**DATA FOR PROCESSING:**

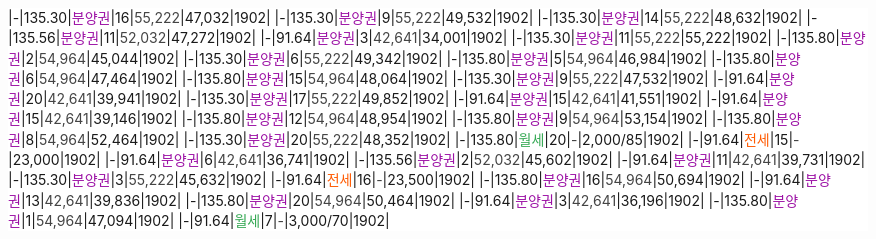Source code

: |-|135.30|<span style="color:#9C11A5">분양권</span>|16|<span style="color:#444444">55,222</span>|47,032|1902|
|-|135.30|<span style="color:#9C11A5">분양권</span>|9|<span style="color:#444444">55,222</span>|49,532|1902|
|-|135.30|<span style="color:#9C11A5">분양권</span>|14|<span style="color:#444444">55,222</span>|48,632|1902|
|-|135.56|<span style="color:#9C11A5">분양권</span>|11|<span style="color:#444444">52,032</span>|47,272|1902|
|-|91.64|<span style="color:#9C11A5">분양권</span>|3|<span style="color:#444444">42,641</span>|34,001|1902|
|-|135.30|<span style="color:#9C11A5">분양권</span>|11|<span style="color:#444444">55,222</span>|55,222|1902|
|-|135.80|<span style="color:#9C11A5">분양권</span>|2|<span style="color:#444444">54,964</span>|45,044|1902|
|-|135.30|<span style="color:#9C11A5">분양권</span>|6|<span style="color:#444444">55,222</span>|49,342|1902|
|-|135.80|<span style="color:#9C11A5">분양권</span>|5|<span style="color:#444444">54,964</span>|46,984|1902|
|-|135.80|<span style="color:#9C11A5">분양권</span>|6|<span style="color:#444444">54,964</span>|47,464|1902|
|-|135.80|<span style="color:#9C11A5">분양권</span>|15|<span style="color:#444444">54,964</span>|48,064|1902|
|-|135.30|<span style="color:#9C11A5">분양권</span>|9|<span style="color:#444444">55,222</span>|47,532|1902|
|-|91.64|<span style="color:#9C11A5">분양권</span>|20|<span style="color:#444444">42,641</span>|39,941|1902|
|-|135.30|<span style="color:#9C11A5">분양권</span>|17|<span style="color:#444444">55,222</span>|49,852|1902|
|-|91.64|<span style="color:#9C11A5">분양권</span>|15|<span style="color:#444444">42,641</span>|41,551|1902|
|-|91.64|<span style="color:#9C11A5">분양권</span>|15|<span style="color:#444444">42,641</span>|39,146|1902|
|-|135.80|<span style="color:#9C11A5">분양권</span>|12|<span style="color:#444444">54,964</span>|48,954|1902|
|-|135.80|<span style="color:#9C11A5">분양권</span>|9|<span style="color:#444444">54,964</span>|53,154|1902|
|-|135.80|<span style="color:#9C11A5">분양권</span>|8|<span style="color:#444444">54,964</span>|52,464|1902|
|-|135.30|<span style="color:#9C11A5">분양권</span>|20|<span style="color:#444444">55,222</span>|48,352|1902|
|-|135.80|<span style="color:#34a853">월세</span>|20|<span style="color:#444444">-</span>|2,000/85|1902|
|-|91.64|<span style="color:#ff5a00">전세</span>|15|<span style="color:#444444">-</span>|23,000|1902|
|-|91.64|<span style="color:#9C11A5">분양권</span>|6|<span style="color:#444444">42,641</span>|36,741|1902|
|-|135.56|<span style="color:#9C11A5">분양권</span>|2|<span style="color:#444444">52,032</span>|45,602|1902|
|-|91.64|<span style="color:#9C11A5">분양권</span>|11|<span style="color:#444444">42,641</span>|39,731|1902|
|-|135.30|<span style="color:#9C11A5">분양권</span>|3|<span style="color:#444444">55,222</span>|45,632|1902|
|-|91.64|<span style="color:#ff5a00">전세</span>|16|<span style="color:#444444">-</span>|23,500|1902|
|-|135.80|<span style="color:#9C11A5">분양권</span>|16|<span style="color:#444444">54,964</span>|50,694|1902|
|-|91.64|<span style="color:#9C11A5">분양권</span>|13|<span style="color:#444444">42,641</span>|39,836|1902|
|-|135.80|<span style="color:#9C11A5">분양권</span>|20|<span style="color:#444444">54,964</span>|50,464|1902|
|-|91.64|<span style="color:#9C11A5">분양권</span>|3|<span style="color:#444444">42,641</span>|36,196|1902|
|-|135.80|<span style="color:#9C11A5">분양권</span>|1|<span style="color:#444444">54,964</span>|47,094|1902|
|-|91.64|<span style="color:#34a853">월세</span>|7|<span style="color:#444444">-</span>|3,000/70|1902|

**EXERCISE OBJECTIVE:**
The preceding entries should be duplicated word for word; no picture belongs in the copy.

**COMPLETED EXERCISE:**
Source code

: |-|135.30|<span style="color:#9C11A5">분양권</span>|16|<span style="color:#444444">55,222</span>|47,032|1902|
|-|135.30|<span style="color:#9C11A5">분양권</span>|9|<span style="color:#444444">55,222</span>|49,532|1902|
|-|135.30|<span style="color:#9C11A5">분양권</span>|14|<span style="color:#444444">55,222</span>|48,632|1902|
|-|135.56|<span style="color:#9C11A5">분양권</span>|11|<span style="color:#444444">52,032</span>|47,272|1902|
|-|91.64|<span style="color:#9C11A5">분양권</span>|3|<span style="color:#444444">42,641</span>|34,001|1902|
|-|135.30|<span style="color:#9C11A5">분양권</span>|11|<span style="color:#444444">55,222</span>|55,222|1902|
|-|135.80|<span style="color:#9C11A5">분양권</span>|2|<span style="color:#444444">54,964</span>|45,044|1902|
|-|135.30|<span style="color:#9C11A5">분양권</span>|6|<span style="color:#444444">55,222</span>|49,342|1902|
|-|135.80|<span style="color:#9C11A5">분양권</span>|5|<span style="color:#444444">54,964</span>|46,984|1902|
|-|135.80|<span style="color:#9C11A5">분양권</span>|6|<span style="color:#444444">54,964</span>|47,464|1902|
|-|135.80|<span style="color:#9C11A5">분양권</span>|15|<span style="color:#444444">54,964</span>|48,064|1902|
|-|135.30|<span style="color:#9C11A5">분양권</span>|9|<span style="color:#444444">55,222</span>|47,532|1902|
|-|91.64|<span style="color:#9C11A5">분양권</span>|20|<span style="color:#444444">42,641</span>|39,941|1902|
|-|135.30|<span style="color:#9C11A5">분양권</span>|17|<span style="color:#444444">55,222</span>|49,852|1902|
|-|91.64|<span style="color:#9C11A5">분양권</span>|15|<span style="color:#444444">42,641</span>|41,551|1902|
|-|91.64|<span style="color:#9C11A5">분양권</span>|15|<span style="color:#444444">42,641</span>|39,146|1902|
|-|135.80|<span style="color:#9C11A5">분양권</span>|12|<span style="color:#444444">54,964</span>|48,954|1902|
|-|135.80|<span style="color:#9C11A5">분양권</span>|9|<span style="color:#444444">54,964</span>|53,154|1902|
|-|135.80|<span style="color:#9C11A5">분양권</span>|8|<span style="color:#444444">54,964</span>|52,464|1902|
|-|135.30|<span style="color:#9C11A5">분양권</span>|20|<span style="color:#444444">55,222</span>|48,352|1902|
|-|135.80|<span style="color:#34a853">월세</span>|20|<span style="color:#444444">-</span>|2,000/85|1902|
|-|91.64|<span style="color:#ff5a00">전세</span>|15|<span style="color:#444444">-</span>|23,000|1902|
|-|91.64|<span style="color:#9C11A5">분양권</span>|6|<span style="color:#444444">42,641</span>|36,741|1902|
|-|135.56|<span style="color:#9C11A5">분양권</span>|2|<span style="color:#444444">52,032</span>|45,602|1902|
|-|91.64|<span style="color:#9C11A5">분양권</span>|11|<span style="color:#444444">42,641</span>|39,731|1902|
|-|135.30|<span style="color:#9C11A5">분양권</span>|3|<span style="color:#444444">55,222</span>|45,632|1902|
|-|91.64|<span style="color:#ff5a00">전세</span>|16|<span style="color:#444444">-</span>|23,500|1902|
|-|135.80|<span style="color:#9C11A5">분양권</span>|16|<span style="color:#444444">54,964</span>|50,694|1902|
|-|91.64|<span style="color:#9C11A5">분양권</span>|13|<span style="color:#444444">42,641</span>|39,836|1902|
|-|135.80|<span style="color:#9C11A5">분양권</span>|20|<span style="color:#444444">54,964</span>|50,464|1902|
|-|91.64|<span style="color:#9C11A5">분양권</span>|3|<span style="color:#444444">42,641</span>|36,196|1902|
|-|135.80|<span style="color:#9C11A5">분양권</span>|1|<span style="color:#444444">54,964</span>|47,094|1902|
|-|91.64|<span style="color:#34a853">월세</span>|7|<span style="color:#444444">-</span>|3,000/70|1902|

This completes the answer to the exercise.